Machine Learning and Personalized Medicine

We have presented a number of different machine learning and computerized decision support schemes which have not only examined better, more accurate detection/diagnosis of disease, but also looked at radio-omics approaches to more deepy interrogate disease characteristics.

A radiohistomorphometric approach for identifying in vivo imaging parameters correlated with ex vivo histological biomarkers characterizing prostate tumors: The objective of this work is to discover imaging markers of aggressive prostate cancer with the motivation of reducing overdiagnosis and overtreatment.  Specifically, we seek to identify quantitative Dynamic Contrast Enhanced (DCE) MRI attributes that are predictive of Gleason grade through a novel computerized radiology-pathology correlation based framework called radiohistomorphometry.  The visualized cluster heatmap facilitates identification of imaging biomarkers by allowing for identifying correlations between each pair of ex vivo microvessel features and in vivo DCE MRI kinetic features. In this figure, red corresponds to high and blue corresponds to low correlation values and those enclosed in black boundary are statistically significant (p<0.05). The red subcluster identifies candidate DCE MRI markers of microvessel architecture.  
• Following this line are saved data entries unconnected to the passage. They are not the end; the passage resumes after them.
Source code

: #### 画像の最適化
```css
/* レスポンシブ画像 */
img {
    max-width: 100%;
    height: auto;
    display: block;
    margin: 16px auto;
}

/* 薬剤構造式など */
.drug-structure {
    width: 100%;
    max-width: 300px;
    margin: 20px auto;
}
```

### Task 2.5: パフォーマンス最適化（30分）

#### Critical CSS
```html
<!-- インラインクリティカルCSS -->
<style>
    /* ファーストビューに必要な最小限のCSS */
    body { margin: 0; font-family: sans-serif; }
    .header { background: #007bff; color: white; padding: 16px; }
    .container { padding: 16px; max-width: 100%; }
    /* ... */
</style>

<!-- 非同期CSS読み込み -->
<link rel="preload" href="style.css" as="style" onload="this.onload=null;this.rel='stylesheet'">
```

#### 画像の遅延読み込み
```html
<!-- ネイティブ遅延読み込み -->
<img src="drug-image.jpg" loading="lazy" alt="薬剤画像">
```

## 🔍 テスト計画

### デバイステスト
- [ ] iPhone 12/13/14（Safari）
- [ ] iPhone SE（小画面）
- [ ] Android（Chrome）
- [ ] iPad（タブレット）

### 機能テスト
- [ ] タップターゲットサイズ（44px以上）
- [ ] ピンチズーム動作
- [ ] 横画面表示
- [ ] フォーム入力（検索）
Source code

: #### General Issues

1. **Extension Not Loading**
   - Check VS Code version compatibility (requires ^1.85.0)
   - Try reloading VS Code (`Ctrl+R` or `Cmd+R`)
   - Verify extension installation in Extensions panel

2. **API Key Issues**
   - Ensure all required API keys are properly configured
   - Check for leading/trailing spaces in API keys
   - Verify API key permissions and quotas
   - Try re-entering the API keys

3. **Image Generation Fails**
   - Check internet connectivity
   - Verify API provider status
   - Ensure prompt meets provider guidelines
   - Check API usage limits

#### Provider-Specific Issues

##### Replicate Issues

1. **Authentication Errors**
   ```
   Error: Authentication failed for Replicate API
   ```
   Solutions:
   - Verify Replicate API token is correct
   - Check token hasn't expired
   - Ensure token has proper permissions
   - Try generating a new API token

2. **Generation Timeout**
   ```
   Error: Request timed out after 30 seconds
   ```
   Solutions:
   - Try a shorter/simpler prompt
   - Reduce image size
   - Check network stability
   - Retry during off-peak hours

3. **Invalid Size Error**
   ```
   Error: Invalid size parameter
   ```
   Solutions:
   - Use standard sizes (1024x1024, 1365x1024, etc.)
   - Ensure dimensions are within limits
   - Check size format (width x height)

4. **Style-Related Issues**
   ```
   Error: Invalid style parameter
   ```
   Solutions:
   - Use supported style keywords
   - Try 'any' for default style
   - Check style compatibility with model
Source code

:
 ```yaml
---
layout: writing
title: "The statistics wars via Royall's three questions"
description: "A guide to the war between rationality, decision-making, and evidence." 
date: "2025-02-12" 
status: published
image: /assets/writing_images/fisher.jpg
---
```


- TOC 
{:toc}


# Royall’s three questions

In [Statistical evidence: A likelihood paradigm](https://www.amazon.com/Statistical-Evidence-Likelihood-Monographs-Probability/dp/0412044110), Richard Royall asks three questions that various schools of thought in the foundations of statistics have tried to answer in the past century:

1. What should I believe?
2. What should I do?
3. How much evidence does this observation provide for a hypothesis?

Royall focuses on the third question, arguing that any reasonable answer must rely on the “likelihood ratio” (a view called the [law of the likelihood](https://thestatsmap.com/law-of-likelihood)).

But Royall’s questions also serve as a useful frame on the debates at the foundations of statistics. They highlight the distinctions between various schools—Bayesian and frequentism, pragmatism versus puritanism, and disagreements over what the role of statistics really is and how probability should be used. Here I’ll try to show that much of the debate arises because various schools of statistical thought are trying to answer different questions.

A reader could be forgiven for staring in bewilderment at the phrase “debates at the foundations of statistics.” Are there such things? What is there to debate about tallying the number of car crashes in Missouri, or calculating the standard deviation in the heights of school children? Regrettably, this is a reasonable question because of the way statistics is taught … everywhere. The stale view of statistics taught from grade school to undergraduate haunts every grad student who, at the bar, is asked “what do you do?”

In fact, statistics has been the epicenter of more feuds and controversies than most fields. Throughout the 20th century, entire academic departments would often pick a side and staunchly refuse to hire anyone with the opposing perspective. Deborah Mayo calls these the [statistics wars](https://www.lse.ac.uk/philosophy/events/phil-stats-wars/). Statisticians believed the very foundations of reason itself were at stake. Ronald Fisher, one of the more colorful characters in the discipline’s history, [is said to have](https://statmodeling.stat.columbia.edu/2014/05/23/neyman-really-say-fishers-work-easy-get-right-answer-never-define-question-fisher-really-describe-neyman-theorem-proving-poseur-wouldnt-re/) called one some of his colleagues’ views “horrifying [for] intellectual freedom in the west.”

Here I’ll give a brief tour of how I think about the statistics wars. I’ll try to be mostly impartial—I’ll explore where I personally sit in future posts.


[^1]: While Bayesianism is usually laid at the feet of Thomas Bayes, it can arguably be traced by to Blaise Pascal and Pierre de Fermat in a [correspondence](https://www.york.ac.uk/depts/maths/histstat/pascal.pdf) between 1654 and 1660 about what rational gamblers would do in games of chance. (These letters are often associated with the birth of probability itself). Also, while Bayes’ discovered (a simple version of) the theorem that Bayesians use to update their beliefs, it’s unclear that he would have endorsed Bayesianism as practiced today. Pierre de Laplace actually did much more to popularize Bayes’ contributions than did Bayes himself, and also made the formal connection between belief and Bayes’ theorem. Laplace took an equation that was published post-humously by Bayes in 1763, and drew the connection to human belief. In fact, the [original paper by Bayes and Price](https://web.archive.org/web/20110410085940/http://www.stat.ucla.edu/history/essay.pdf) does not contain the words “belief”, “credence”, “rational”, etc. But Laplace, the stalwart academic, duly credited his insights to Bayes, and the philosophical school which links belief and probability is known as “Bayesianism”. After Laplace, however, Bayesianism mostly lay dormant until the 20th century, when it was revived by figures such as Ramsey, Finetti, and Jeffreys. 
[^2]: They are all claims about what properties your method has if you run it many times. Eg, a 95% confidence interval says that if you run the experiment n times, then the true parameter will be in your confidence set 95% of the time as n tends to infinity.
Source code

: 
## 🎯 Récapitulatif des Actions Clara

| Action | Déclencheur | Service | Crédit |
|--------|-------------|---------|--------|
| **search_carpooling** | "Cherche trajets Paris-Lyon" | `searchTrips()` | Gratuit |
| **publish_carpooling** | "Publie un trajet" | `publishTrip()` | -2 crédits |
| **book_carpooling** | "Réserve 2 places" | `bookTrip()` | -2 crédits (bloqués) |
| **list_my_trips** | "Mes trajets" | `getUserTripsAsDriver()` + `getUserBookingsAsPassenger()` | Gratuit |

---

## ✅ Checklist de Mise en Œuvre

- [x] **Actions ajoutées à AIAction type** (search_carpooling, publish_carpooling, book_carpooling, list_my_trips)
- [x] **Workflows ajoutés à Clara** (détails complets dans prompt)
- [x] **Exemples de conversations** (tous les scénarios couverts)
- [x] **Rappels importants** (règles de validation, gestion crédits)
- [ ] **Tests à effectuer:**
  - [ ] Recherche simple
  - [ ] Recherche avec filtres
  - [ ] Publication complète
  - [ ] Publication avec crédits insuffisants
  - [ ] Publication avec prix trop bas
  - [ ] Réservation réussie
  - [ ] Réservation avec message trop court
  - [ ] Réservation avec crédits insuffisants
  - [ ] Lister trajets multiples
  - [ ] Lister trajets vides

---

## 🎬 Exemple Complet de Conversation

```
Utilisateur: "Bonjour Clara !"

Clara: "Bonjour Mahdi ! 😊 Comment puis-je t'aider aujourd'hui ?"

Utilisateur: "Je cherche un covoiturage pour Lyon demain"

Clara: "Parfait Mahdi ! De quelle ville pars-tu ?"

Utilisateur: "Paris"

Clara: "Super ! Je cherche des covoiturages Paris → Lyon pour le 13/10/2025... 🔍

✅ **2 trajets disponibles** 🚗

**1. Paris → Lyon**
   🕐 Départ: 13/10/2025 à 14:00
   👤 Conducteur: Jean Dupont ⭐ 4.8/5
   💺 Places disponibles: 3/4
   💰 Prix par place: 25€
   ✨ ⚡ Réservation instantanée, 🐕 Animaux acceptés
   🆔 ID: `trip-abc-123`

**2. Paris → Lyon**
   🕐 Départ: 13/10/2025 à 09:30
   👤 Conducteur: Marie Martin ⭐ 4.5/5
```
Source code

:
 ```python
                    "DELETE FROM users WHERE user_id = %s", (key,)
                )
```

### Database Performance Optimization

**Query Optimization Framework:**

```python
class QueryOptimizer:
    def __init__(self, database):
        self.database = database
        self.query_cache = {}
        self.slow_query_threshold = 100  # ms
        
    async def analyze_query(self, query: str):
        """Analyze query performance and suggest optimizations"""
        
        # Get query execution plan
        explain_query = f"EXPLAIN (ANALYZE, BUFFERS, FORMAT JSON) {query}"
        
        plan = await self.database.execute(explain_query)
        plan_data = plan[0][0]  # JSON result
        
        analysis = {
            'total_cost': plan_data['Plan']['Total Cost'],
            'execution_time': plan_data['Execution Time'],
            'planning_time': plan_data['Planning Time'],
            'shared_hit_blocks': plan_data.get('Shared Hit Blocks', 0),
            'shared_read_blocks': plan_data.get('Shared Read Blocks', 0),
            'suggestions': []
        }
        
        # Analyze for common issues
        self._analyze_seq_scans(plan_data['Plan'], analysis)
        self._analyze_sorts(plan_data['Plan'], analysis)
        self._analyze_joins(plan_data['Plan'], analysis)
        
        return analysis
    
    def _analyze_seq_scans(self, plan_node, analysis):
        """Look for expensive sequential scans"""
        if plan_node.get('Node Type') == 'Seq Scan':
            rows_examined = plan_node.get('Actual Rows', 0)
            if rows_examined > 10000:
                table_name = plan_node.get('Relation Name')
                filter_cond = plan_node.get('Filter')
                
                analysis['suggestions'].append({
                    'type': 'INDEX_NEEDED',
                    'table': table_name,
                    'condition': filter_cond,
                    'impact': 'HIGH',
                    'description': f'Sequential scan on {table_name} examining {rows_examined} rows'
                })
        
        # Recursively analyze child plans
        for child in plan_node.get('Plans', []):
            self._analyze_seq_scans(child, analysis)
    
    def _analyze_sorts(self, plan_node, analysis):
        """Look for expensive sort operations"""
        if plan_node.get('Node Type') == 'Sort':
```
Variable Importance in Nonlinear Kernels (VINK): Classification of Digitized Histopathology: In this work we present a simple yet elegant method for approximating the mapping between the data in the original feature space and the transformed data in the kernel PCA (KPCA) embedding space; this mapping provides the basis for quantification of variable importance in nonlinear kernels (VINK). We show how VINK can be implemented in conjunction with the popular Isomap and Laplacian eigenmap algorithms. VINK is evaluated in the contexts of three different problems in digital pathology: (1) predicting five year PSA failure following radical prostatectomy, (2) predicting Oncotype DX recurrence risk scores for ER+ breast cancers, and (3) distinguishing good and poor outcome p16+ oropharyngeal tumors. We demonstrate that subsets of features identified by VINK provide similar or better classification or regression performance compared to the original high dimensional feature sets.

Supervised Multi-View Canonical Correlation Analysis: Fused Multimodal Predictors of Disease Prognosis: In this work, we introduce supervised multi-view canonical correlation analysis (sMVCCA), a novel data fusion method that attempts to find a common representation for multiscale, multimodal data where class separation is maximized while noise is minimized. Although this method can be applied to any number of modalities, we demonstrate its application in the context of integrating upto four data streams to predict prostate cancer (CaP) aggressiveness pre- and post- radical prostatectomy (RP) using two datasets. Kaplan-Meier curves generated based on classifier prediction in the sMVCCA joint subspace showed significant (p < 0.05) differences for patients with and without BcR, unlike those generated from classifier prediction in the feature spaces of individual modalities.